どんなに力を尽くしたって、要領のいい人には及ばない。
それでも、バカで不器用な自分にできることは。
「おい、誰か轢かれたぞ!」
「きゅ、救急車っ!」
ただただ、全力を尽くすことだけ。
パチリと目を覚まして、寝ぼけ眼で起き上がれば、金髪だろう人がベストを羽織って部屋を出て行こうとしていたところだった。
見える景色に覚えはない。
ここはどこだろうか。
「あの……?」
「あっ……起きたのですか……」
振り返り、気まずそうな顔をする男の人。
海外の映画とかで出てくる俳優さんみたいな顔の作りで、なんというか、見分けがつかない系のおそらく美形。
彼は少し躊躇いつつも、ちょっとだけ近付いてきた。
「もちろん、貴女のことは愛そうと思っています。ですが、その、少し、時間が足りないと、貴女もそう思いませんか」
「はぁ……?」
「努力します。ですので、お待ちください」
何が何やらではあるが、真摯な瞳を向けてくるので、とりあえず頷いておく。
ホッとした様子の彼は、まだ寝てて良いですと、去り際に言葉を置いて早々に退室していった。
「なん……」
だったのか、と続けようとする間もなく、扉がバンと開く。
びっくりして目を瞠っていたら、恰幅の良い女の人が、からから笑いながら近付いてきた。

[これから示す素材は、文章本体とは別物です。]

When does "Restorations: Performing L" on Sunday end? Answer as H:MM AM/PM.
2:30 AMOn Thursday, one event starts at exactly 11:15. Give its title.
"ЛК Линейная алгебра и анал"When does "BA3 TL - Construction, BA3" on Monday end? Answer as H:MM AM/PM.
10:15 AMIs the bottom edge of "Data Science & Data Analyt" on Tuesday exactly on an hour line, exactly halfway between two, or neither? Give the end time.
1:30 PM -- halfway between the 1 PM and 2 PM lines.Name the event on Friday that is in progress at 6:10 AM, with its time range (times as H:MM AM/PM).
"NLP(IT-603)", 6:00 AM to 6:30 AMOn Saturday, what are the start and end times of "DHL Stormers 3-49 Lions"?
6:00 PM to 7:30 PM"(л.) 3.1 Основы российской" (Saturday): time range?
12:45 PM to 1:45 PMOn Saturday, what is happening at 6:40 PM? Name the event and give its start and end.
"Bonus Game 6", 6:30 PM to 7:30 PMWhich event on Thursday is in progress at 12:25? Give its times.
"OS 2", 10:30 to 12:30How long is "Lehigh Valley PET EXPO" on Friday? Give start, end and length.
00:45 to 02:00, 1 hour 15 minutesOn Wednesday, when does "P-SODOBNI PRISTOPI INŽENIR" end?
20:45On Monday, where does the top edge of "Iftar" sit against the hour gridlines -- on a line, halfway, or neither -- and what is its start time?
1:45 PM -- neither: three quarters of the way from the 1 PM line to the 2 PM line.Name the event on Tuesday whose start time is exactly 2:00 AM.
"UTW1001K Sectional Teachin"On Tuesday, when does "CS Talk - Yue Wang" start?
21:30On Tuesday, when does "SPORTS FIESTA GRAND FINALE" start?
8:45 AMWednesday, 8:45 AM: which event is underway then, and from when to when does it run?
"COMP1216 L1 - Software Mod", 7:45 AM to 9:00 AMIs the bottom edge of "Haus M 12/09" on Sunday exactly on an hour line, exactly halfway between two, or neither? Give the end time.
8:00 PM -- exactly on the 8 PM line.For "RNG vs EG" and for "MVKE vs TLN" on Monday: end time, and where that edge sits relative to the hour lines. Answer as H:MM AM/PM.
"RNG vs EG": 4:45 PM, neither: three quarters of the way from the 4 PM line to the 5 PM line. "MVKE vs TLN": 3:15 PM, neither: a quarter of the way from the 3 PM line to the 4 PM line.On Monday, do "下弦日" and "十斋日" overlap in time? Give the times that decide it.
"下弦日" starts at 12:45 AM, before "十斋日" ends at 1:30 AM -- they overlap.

「あら奥様、まだ、お休みでしたか。ちょっと失礼しますよ」
目を白黒させているこちらにお構いなく、彼女は無遠慮にシーツをはぎ取って笑った。
「あら、本当に処女だったんですねぇ」
腰があっただろう場所にある、ベッドの赤いものを見て、にやにやしながら話しかけてくる。
控えめに言って気持ち悪いし、普通に考えて無礼だ。
ここがどこなのか、どういう状況なのかはわからない。
だが、彼女を許してはならないことだけはわかる。
私は振り上げた手で、そのまま彼女の頬を叩いた。
よろけた女性がしりもちをつき、茫然とした目でこちらを見てくる。が、そんなものには構っていられない。
「誰かいないの!」
「ど、どうなさいましたか、奥様っ……?!」
慌てたようにやってきたのは老齢の男性。
いでたちから、それなりの役職についているのではないかと思う。
私は顎でしゃくって、座り込む女性を示した。
「こんな無礼者をよくも寄越したわね」
「そ、その者がいかがなさいましたか」
「許可なく入室したどころか、私を侮辱したのよ。解雇して頂戴」
あきれた声を出しながら告げれば、女性は怒ったのか、肩を震わせながら睨みつけてくる。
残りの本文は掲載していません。